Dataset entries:
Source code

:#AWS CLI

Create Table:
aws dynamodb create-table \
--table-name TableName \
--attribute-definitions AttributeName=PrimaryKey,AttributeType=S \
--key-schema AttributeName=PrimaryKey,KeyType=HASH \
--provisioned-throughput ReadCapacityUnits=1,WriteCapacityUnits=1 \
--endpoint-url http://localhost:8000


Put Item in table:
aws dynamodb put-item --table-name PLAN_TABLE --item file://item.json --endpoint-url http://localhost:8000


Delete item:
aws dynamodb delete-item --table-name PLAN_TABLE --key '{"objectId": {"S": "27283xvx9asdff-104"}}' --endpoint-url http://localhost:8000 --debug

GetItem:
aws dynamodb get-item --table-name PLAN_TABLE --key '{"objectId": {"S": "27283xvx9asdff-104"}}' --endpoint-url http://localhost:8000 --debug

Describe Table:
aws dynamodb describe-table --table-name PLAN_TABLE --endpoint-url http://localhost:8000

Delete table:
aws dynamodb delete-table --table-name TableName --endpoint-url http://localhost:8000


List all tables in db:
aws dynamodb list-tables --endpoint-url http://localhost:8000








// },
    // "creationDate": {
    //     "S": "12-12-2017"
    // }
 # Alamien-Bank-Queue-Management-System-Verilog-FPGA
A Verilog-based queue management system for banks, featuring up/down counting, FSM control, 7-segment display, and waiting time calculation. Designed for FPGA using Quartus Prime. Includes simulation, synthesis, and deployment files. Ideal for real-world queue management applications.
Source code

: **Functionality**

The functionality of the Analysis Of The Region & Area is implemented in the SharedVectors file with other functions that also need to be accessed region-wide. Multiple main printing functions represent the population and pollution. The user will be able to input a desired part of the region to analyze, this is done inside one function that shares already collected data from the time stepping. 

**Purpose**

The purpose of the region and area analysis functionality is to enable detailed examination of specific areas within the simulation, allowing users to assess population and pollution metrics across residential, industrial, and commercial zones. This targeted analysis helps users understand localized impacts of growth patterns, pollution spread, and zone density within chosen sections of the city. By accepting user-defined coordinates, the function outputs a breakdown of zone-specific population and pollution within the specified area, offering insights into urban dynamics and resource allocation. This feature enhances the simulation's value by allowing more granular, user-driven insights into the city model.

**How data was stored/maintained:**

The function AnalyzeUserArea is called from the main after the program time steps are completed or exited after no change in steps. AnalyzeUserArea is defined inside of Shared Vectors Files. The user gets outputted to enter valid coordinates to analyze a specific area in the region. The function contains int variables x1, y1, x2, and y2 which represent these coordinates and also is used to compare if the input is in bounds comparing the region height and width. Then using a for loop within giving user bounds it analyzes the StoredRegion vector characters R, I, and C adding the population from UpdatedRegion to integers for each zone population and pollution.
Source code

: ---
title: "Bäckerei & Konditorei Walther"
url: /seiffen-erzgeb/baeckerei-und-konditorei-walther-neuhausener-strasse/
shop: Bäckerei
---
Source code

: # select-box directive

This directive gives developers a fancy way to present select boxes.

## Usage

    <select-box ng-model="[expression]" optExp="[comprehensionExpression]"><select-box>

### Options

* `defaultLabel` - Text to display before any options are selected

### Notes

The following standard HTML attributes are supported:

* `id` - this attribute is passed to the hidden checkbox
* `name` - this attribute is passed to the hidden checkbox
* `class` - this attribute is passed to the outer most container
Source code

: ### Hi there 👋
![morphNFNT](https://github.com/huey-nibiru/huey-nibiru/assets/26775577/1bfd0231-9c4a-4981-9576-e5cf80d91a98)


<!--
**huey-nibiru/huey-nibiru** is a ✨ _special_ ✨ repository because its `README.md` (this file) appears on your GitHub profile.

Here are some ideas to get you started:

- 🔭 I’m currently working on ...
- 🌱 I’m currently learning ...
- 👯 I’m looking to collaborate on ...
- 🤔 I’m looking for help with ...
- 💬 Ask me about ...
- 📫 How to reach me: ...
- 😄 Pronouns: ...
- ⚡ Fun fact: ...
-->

● Work required
The complete set of entries is to be restated word for word.

● Solution
Source code

:#AWS CLI

Create Table:
aws dynamodb create-table \
--table-name TableName \
--attribute-definitions AttributeName=PrimaryKey,AttributeType=S \
--key-schema AttributeName=PrimaryKey,KeyType=HASH \
--provisioned-throughput ReadCapacityUnits=1,WriteCapacityUnits=1 \
--endpoint-url http://localhost:8000


Put Item in table:
aws dynamodb put-item --table-name PLAN_TABLE --item file://item.json --endpoint-url http://localhost:8000


Delete item:
aws dynamodb delete-item --table-name PLAN_TABLE --key '{"objectId": {"S": "27283xvx9asdff-104"}}' --endpoint-url http://localhost:8000 --debug

GetItem:
aws dynamodb get-item --table-name PLAN_TABLE --key '{"objectId": {"S": "27283xvx9asdff-104"}}' --endpoint-url http://localhost:8000 --debug

Describe Table:
aws dynamodb describe-table --table-name PLAN_TABLE --endpoint-url http://localhost:8000

Delete table:
aws dynamodb delete-table --table-name TableName --endpoint-url http://localhost:8000


List all tables in db:
aws dynamodb list-tables --endpoint-url http://localhost:8000








// },
    // "creationDate": {
    //     "S": "12-12-2017"
    // }
 # Alamien-Bank-Queue-Management-System-Verilog-FPGA
A Verilog-based queue management system for banks, featuring up/down counting, FSM control, 7-segment display, and waiting time calculation. Designed for FPGA using Quartus Prime. Includes simulation, synthesis, and deployment files. Ideal for real-world queue management applications.
Source code

: **Functionality**

The functionality of the Analysis Of The Region & Area is implemented in the SharedVectors file with other functions that also need to be accessed region-wide. Multiple main printing functions represent the population and pollution. The user will be able to input a desired part of the region to analyze, this is done inside one function that shares already collected data from the time stepping. 

**Purpose**

The purpose of the region and area analysis functionality is to enable detailed examination of specific areas within the simulation, allowing users to assess population and pollution metrics across residential, industrial, and commercial zones. This targeted analysis helps users understand localized impacts of growth patterns, pollution spread, and zone density within chosen sections of the city. By accepting user-defined coordinates, the function outputs a breakdown of zone-specific population and pollution within the specified area, offering insights into urban dynamics and resource allocation. This feature enhances the simulation's value by allowing more granular, user-driven insights into the city model.

**How data was stored/maintained:**

The function AnalyzeUserArea is called from the main after the program time steps are completed or exited after no change in steps. AnalyzeUserArea is defined inside of Shared Vectors Files. The user gets outputted to enter valid coordinates to analyze a specific area in the region. The function contains int variables x1, y1, x2, and y2 which represent these coordinates and also is used to compare if the input is in bounds comparing the region height and width. Then using a for loop within giving user bounds it analyzes the StoredRegion vector characters R, I, and C adding the population from UpdatedRegion to integers for each zone population and pollution.
Source code

: ---
title: "Bäckerei & Konditorei Walther"
url: /seiffen-erzgeb/baeckerei-und-konditorei-walther-neuhausener-strasse/
shop: Bäckerei
---
Source code

: # select-box directive

This directive gives developers a fancy way to present select boxes.

## Usage

    <select-box ng-model="[expression]" optExp="[comprehensionExpression]"><select-box>

### Options

* `defaultLabel` - Text to display before any options are selected

### Notes

The following standard HTML attributes are supported:

* `id` - this attribute is passed to the hidden checkbox
* `name` - this attribute is passed to the hidden checkbox
* `class` - this attribute is passed to the outer most container
Source code

: ### Hi there 👋
![morphNFNT](https://github.com/huey-nibiru/huey-nibiru/assets/26775577/1bfd0231-9c4a-4981-9576-e5cf80d91a98)


<!--
**huey-nibiru/huey-nibiru** is a ✨ _special_ ✨ repository because its `README.md` (this file) appears on your GitHub profile.

Here are some ideas to get you started:

- 🔭 I’m currently working on ...
- 🌱 I’m currently learning ...
- 👯 I’m looking to collaborate on ...
- 🤔 I’m looking for help with ...
- 💬 Ask me about ...
- 📫 How to reach me: ...
- 😄 Pronouns: ...
- ⚡ Fun fact: ...
-->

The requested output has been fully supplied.